EXTRACT »
━━━━━━━━━━━━━━━━
Nevertheless, the court awarded alimony in futuro, treating the stipulation as setting the
minimum that could be awarded. Ms. Duke argues that a stipulation is like a contract; therefore, it
is subject to interpretation, and the court properly interpreted the parties’ agreement. See Overstreet
v. Shoney’s, Inc., 4 S.W.3d 694 (Tenn. Ct. App. 1999). We would agree that the court must interpret
the parties’ agreement – if it is ambiguous or otherwise unclear. But, as we have noted, there is
nothing ambiguous or unclear about the stipulation. Coming as it did at the court’s suggestion that
no one was even asking for long term support, we think the court should have enforced the
agreement.
We would hesitate to say that a trial judge is bound in every case by a stipulation. But, in the
absence of a showing that the stipulation resulted from fraud, or a mistake or that it would result in
an injustice, we think the parties should be able to select the issues they wish to try.
b.
━━━━━━━━━━━━━━━━
LIST OF TASKS »
(a) Answer these questions about the stipulation excerpt:
(i) What type of alimony did the court award?
(ii) According to Ms. Duke, what is a stipulation like?
(iii) Without a showing of what three things should the parties be able to select the issues they wish to try?
(b) Return each line of the records that contains the string "kern". Case counts.

AVAILABLE RECORDS »
━━━━━━━━━━━━━━━━
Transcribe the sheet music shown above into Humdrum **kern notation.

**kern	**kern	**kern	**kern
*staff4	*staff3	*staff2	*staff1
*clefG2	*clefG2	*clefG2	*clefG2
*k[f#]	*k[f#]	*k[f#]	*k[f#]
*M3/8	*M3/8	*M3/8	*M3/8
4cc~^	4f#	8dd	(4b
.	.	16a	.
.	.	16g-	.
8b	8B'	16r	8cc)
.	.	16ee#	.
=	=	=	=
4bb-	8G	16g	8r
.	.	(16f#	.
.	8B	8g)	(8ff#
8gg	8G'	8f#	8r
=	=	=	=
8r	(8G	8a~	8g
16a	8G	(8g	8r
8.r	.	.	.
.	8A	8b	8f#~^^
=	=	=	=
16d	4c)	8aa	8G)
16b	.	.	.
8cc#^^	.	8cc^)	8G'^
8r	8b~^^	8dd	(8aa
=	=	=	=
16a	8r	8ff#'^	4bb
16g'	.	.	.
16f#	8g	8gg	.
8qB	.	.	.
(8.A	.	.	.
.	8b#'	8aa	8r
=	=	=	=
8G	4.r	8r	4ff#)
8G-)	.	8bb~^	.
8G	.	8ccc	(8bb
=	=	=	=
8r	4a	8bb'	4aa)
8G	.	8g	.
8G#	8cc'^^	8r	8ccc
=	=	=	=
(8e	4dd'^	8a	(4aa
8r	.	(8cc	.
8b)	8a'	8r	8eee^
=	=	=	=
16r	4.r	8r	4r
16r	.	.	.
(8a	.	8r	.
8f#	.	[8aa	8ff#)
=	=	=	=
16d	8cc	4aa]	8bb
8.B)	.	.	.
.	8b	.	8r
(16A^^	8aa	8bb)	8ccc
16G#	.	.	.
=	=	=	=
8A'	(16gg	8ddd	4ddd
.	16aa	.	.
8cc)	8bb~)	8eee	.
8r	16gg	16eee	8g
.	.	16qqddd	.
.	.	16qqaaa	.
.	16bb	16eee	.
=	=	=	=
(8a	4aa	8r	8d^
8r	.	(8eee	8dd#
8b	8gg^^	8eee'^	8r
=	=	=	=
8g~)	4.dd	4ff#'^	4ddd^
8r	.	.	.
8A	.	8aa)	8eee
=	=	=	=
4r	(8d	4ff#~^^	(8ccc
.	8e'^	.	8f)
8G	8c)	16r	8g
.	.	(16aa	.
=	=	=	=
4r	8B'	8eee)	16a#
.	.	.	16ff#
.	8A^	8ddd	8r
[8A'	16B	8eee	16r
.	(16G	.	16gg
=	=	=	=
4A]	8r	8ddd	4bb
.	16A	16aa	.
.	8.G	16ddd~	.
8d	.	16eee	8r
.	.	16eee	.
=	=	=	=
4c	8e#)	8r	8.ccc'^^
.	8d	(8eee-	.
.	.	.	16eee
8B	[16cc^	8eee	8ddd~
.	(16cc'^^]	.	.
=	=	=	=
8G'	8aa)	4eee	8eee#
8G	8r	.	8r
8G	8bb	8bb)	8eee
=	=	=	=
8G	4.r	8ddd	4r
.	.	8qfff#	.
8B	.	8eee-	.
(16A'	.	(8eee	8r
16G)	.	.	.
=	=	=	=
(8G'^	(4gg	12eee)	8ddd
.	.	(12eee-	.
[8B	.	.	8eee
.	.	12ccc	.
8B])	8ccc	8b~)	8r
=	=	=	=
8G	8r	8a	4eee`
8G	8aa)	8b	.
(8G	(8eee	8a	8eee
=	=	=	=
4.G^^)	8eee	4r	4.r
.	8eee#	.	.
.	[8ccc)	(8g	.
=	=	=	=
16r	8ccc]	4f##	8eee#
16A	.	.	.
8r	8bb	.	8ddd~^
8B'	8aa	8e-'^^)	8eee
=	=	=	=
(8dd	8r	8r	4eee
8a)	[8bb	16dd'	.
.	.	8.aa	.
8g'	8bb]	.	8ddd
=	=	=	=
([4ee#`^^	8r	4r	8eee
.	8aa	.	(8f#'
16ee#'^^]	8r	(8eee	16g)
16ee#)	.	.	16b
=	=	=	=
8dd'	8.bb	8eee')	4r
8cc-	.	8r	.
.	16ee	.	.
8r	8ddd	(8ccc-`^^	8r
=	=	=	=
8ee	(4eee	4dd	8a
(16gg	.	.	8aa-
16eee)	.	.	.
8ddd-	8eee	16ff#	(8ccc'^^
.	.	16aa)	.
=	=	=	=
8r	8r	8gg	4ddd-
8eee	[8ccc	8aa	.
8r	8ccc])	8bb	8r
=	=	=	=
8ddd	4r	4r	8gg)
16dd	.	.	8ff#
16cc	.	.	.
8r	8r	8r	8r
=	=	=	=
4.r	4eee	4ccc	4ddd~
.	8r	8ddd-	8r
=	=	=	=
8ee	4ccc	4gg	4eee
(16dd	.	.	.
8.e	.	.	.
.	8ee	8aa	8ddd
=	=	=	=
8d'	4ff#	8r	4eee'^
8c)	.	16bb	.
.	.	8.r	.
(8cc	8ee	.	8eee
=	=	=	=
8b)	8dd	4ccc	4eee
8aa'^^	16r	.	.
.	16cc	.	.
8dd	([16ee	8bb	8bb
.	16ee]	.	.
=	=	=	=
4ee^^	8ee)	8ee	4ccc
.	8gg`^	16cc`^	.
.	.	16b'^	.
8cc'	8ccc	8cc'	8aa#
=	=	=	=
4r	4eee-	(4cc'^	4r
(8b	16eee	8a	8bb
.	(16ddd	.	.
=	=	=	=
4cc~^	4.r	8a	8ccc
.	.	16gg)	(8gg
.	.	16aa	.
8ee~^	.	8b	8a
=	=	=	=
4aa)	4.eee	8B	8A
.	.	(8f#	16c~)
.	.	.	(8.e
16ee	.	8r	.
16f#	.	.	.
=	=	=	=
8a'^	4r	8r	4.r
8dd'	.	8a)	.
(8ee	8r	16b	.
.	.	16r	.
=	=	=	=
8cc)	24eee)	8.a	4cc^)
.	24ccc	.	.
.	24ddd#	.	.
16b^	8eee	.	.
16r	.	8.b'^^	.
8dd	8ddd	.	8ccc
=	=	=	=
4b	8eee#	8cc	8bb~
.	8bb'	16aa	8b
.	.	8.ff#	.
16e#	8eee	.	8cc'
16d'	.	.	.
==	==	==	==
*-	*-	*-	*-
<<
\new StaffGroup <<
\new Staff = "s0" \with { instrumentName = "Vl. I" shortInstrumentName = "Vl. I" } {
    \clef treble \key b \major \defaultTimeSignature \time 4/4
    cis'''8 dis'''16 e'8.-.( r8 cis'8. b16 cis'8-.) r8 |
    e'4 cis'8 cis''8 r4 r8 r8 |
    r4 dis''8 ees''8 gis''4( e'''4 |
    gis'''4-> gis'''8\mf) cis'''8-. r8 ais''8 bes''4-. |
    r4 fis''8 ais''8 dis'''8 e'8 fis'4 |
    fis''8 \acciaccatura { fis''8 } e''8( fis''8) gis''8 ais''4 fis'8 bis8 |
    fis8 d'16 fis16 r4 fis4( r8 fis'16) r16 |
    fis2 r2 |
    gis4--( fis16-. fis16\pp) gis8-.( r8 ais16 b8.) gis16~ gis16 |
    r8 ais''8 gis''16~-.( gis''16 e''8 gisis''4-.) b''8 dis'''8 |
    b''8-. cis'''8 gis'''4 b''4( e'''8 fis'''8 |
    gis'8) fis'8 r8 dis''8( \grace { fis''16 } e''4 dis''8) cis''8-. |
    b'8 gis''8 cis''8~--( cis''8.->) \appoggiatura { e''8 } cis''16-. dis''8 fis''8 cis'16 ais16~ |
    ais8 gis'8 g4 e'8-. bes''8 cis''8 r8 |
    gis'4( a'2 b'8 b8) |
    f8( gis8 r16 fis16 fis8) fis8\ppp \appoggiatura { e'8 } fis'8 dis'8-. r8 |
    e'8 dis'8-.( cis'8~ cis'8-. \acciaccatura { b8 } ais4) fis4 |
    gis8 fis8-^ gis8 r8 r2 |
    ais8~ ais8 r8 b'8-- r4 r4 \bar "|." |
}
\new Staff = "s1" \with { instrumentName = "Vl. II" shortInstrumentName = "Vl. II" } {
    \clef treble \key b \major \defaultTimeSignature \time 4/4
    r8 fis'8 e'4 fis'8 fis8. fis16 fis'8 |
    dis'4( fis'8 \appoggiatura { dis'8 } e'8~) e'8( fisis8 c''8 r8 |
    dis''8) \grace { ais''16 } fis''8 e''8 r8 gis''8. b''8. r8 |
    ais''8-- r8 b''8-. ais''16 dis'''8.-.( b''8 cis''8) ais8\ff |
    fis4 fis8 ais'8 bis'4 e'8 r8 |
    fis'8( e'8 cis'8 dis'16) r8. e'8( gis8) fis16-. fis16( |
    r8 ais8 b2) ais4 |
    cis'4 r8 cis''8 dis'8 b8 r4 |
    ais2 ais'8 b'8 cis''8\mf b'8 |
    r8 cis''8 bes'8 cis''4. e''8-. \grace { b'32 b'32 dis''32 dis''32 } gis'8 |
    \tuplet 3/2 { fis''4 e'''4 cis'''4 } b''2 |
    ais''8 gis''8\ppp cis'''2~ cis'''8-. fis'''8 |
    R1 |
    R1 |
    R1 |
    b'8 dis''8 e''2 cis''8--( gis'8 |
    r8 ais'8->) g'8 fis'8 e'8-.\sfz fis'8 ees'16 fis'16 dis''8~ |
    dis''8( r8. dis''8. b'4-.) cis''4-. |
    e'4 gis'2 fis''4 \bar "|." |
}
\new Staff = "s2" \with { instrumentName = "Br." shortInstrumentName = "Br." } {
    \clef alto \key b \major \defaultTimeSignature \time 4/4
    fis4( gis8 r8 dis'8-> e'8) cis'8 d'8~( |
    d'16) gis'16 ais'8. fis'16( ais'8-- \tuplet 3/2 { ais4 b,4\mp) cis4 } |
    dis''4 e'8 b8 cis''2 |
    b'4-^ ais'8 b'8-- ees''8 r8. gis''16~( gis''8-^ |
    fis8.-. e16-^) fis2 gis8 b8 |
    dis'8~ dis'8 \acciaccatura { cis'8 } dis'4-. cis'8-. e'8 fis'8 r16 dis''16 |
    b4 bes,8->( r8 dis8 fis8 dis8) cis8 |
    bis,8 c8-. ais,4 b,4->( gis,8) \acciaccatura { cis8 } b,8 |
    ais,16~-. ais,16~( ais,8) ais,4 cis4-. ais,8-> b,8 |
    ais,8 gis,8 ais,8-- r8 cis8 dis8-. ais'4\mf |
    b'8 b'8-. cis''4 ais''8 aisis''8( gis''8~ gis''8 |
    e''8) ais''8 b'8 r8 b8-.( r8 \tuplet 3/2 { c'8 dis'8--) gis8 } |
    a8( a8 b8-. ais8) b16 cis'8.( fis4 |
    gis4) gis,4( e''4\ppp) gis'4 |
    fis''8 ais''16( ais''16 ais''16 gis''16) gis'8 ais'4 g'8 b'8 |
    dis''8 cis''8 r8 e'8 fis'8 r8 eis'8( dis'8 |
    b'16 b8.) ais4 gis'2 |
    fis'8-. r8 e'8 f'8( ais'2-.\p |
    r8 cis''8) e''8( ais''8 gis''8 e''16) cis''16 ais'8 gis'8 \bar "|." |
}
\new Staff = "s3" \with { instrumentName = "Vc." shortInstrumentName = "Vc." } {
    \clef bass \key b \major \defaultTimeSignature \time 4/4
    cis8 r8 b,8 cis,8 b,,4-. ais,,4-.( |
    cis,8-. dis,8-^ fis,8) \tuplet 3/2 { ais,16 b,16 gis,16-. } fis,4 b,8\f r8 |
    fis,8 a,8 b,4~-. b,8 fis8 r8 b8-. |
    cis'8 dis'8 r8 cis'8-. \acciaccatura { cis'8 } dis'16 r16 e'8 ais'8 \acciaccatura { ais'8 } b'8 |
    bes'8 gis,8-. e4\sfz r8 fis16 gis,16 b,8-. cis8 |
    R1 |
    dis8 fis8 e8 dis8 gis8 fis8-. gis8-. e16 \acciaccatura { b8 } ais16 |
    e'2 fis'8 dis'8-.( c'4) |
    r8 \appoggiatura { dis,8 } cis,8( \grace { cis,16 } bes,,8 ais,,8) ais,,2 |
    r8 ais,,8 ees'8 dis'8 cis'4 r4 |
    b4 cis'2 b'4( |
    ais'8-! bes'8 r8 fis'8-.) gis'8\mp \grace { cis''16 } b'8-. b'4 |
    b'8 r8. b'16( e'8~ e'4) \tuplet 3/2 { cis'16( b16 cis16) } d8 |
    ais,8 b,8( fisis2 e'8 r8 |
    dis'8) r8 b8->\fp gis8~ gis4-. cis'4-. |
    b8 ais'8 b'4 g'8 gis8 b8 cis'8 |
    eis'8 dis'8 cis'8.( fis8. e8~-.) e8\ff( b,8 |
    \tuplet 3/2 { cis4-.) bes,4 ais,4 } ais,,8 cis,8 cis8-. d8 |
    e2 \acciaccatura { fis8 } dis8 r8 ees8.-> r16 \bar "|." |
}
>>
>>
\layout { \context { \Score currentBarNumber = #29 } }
━━━━━━━━━━━━━━━━
PROBLEM SOLUTIONS »
(a)
(i) Alimony in futuro.
(ii) A contract.
(iii) Fraud, a mistake, or that the stipulation would result in an injustice.

(b)
Transcribe the sheet music shown above into Humdrum **kern notation.
**kern	**kern	**kern	**kern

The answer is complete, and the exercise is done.